My college years at Harvard were the four best years of the Brattle Theatre Company in Cambridge, and I apprenticed for the company’s designer, Robert O’Hearn. We were on a two-week rotation, so I worked on fifty productions. The Brattle was one of the first of the regional companies that sprang up in the fifties, along with companies like the Arena in Washington and the Long Wharf in New Haven. What a group in Cambridge! Albie Marre, Jerry Kilty, Jan Farrand, Nan Marchand, Bryant Haliday, Robert Fletcher, David Hersey, Fred Gwynne, Jean Cook, and more. There were appearances by guest artists like Hermione Gingold, Nancy Walker, and Zero Mostel (who was currently blacklisted and out of work).
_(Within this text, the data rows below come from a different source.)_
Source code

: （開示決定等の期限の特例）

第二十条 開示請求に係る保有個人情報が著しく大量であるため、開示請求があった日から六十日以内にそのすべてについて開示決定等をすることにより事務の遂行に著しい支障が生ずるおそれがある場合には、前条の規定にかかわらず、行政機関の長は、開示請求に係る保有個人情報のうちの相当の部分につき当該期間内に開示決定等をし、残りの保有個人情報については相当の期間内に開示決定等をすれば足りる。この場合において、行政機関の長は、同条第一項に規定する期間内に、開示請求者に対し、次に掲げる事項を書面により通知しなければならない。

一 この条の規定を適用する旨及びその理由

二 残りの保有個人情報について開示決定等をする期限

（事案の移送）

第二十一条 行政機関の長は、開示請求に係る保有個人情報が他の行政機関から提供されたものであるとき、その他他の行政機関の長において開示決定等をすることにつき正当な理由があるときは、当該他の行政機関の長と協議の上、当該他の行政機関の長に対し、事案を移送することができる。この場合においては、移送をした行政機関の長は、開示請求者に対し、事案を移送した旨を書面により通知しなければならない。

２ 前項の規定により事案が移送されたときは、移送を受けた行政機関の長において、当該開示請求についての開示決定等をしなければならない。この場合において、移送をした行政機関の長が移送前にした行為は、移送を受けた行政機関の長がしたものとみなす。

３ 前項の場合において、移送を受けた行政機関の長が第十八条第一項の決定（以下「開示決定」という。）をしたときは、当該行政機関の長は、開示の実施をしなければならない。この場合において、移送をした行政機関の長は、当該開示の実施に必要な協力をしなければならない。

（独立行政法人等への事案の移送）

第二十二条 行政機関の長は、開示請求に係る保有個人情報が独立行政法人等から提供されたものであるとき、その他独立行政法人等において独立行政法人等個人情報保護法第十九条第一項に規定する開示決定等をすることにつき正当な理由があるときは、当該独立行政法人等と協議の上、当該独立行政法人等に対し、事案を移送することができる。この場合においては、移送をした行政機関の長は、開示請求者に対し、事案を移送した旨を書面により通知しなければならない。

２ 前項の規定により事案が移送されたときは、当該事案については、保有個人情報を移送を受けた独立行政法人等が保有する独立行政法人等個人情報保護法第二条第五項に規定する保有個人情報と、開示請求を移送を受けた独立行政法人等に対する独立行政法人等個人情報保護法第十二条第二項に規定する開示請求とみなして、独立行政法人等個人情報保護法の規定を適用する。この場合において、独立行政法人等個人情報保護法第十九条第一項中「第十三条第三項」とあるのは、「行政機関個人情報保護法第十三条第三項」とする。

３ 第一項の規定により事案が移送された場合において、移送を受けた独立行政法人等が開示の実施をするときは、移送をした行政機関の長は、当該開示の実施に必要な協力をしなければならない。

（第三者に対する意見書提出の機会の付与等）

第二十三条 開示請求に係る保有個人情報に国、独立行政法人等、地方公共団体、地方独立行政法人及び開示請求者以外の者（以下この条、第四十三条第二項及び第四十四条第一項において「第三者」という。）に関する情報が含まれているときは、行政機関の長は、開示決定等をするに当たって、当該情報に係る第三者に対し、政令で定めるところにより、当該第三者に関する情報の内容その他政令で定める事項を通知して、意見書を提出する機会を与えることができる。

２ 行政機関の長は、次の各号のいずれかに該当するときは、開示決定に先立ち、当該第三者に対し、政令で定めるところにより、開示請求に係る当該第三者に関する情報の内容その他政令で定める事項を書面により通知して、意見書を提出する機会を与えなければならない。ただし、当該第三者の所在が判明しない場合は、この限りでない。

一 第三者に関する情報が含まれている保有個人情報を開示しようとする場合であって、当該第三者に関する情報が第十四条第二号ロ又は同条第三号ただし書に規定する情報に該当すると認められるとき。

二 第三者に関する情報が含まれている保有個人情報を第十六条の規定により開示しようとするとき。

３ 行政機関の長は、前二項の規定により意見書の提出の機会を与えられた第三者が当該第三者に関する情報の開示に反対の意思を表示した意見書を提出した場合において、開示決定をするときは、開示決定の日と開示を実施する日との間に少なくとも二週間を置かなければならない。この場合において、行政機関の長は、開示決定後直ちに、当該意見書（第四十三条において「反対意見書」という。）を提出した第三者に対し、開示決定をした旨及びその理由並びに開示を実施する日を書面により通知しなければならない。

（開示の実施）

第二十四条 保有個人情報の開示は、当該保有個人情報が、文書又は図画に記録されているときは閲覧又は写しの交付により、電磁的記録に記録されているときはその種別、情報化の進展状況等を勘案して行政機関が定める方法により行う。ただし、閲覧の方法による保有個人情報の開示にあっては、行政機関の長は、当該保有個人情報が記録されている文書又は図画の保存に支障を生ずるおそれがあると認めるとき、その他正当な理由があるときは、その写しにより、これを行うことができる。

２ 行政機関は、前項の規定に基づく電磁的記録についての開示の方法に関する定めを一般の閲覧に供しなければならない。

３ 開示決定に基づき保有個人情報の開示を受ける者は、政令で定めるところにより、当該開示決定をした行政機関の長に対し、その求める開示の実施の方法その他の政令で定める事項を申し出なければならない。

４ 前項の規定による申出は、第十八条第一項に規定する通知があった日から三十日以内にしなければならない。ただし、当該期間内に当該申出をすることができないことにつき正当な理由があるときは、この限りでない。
By the time I graduated, I had been allowed to design three productions — and two were good. I was granted a Fulbright to study at the Old Vic in London, probably because Thornton Wilder, living that year in my dorm as he delivered a series of lectures, wrote a fine letter for me, surely mistaking me for O’Hearn.
WHAT I LEARNED
I learned the basics of building and painting and shifting scenery. I learned how to mix paint. In those days, glue came in a gelatinous brick that you melted in boiling water. Then you added powdered pigment. Too much glue in the paint, and the cloth drop would become too stiff too roll. Too little glue, and when you unrolled the drop the pigment would lie there in its original dry and dusty form. I learned other things:
If the scene shop is freezing in winter, offer it to the director for rehearsal. Heat will appear.
Get your stuff done! The actors need the stage; don’t hold them up.
Never open a door, even to a small closet, without knocking.
I started to learn to question, because directors didn’t always know everything. I sometimes collected props for a production, and a visiting director at that time said to me, “David, we should have something symbolic on the mantelpiece.” I said, “Sure. Symbolic of what?” Director: “Just symbolic.”